Wake power coefficients for three different fishes swimming at a range of speeds. Relative to their body size, eels waste the smallest amount of energy producing a wake, while bluegill sunfish waste much more energy. Wakes of trout contain relatively little energy, but only at the highest swimming speed. Modified from Tytell (2007).

Fig. 4

Simulated swimming modes and body shapes. (A) Midline tracings of carangiform and anguilliform swimming motions, seen from above. Amplitudes are to scale.

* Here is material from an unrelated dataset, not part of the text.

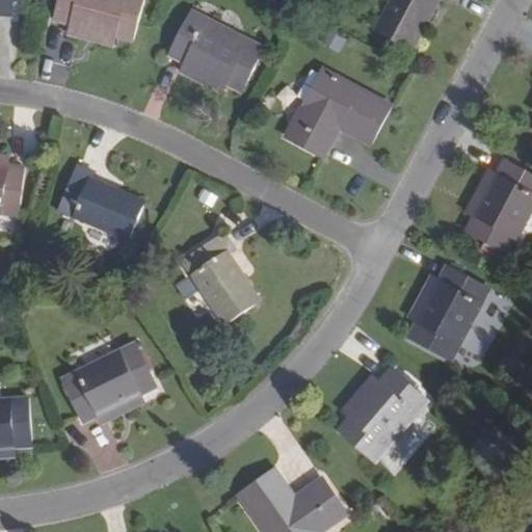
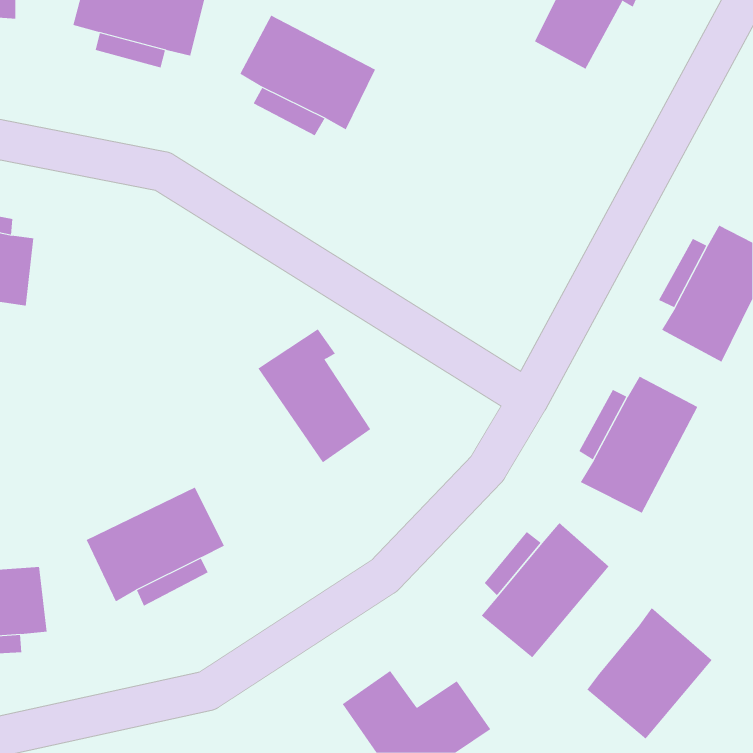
building: [288,69,389,155] -> none
building: [56,162,147,241] -> none
building: none -> [586,607,713,740]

Carangiform kinematics from Videler and Hess (1984); anguilliform kinematics from Hultmark et al. (2007). Note that true eels often swim with less motion of the head than do lampreys. (B) Side views of the bodies of mackerel and lamprey. The bodies include only the caudal fins; other fins are neglected. (C) Plots of all combinations of shape and kinematics with the corresponding abbreviations.

Fig. 5

Simulated wakes differ primarily as a function of St. Tables show the wake type after a steady swimming speed has been reached. (A) Lamprey body and anguilliform swimming mode; (B) Mackerel body and carangiform swimming mode. Types of wakes: open circle, single row; two filled circles, double row; two open circles, transition between single and double row. Transitional wakes start off as a single row, then, further downstream in the wake, transition to a double row. Example of wakes under steady-state conditions for the anguilliform lamprey at Re = 4000 and (C) St = 0.2, single row; (D) St = 0.3, transitional; and (E) St = 0.6, double row, are shown in the lower panels. Note that most of these cases are not self-propelled; the net force on the swimmer may be not equal to 0. Data from Borazjani and Sotiropoulos (2008, 2009).

Fig. 6

Relative axial force for the tethered swimmers as a function of St. Axial force is scaled by the rigid-body drag for each body shape for Re = 300 and 4000. For the Re = ∞ case, the rigid-body drag is zero; for comparison, the forces in this case are normalized by the rigid-body drag at Re = 4000. The carangiform mackerel (CM) is shown with filled symbols and solid lines for each Re (filled diamond, filled circle, and filled square, for Re = 300, 4000, and ∞, respectively), while the anguilliform lamprey (AL) is shown with open symbols and broken lines (open diamond, open circle, and open square, for Re = 300, 4000, and ∞, respectively). Inset shows St₀, the St at which the relative axial force is zero (i.e., the swimmer is self-propelled) for each Re.

Fig. 7

Structure of the wake depends primarily on Re₀, St₀ and only secondarily on body shape or swimming mode. Panels show horizontal planes through the computational domain for all four combinations of body shape and swimming mode. Magnitude of vorticity is shown with shades of gray. Left column, Re₀ = 4000, St₀ = 0.6; right column, Re₀ = ∞, St₀ = 0.3. A, E, anguilliform lamprey; B, F, carangiform lamprey; C, G, anguilliform mackerel; and D, H, carangiform mackerel.

Fig. 8

Simulated swimmers shaped like mackerel always swim fastest, while those with anguilliform kinematics swim faster at low Re, St and slower at high Re, St. Normalized swimming speed is plotted against time in tail beats. Mackerels’ body shapes are shown with solid lines, and lampreys' body shapes with broken lines. Anguilliform swimmers are shown with thick lines and carangiform swimmers with thin lines. Abbreviations: CM, carangiform mackerel; AM, anguilliform mackerel; AL, anguilliform lamprey; CL, carangiform lamprey. (A) Re = 4000, St = 0.6 case. (B) Re = ∞, St = 0.3 case. Note the break in the time axis to show the steady speeds for the lamprey-shaped swimmer. Inset shows early times for the AM and CM swimmers.

Fig. 9

Flow speed at which the net force is zero (referred to as ‘self-propelled speed’; see text for details) for homogeneous flexible foils of different length and flexural stiffness. Traces show self-propelled speed plotted against foil length for flexural stiffness 2.76 mN m² (filled square), 0.90 mN m² (open circle), and 0.09 mN m² (filled diamond). Also shown is the self-propelled speed of the clamp that holds the foils on its own (dashed line). Foil height is 6.85 cm in all cases and they are all driven with a ± 1 cm heave motion at the leading edge. Top panel shows the maximum amplitude as a function of position along the foil from the leading edge to the trailing edge for several points, as examples.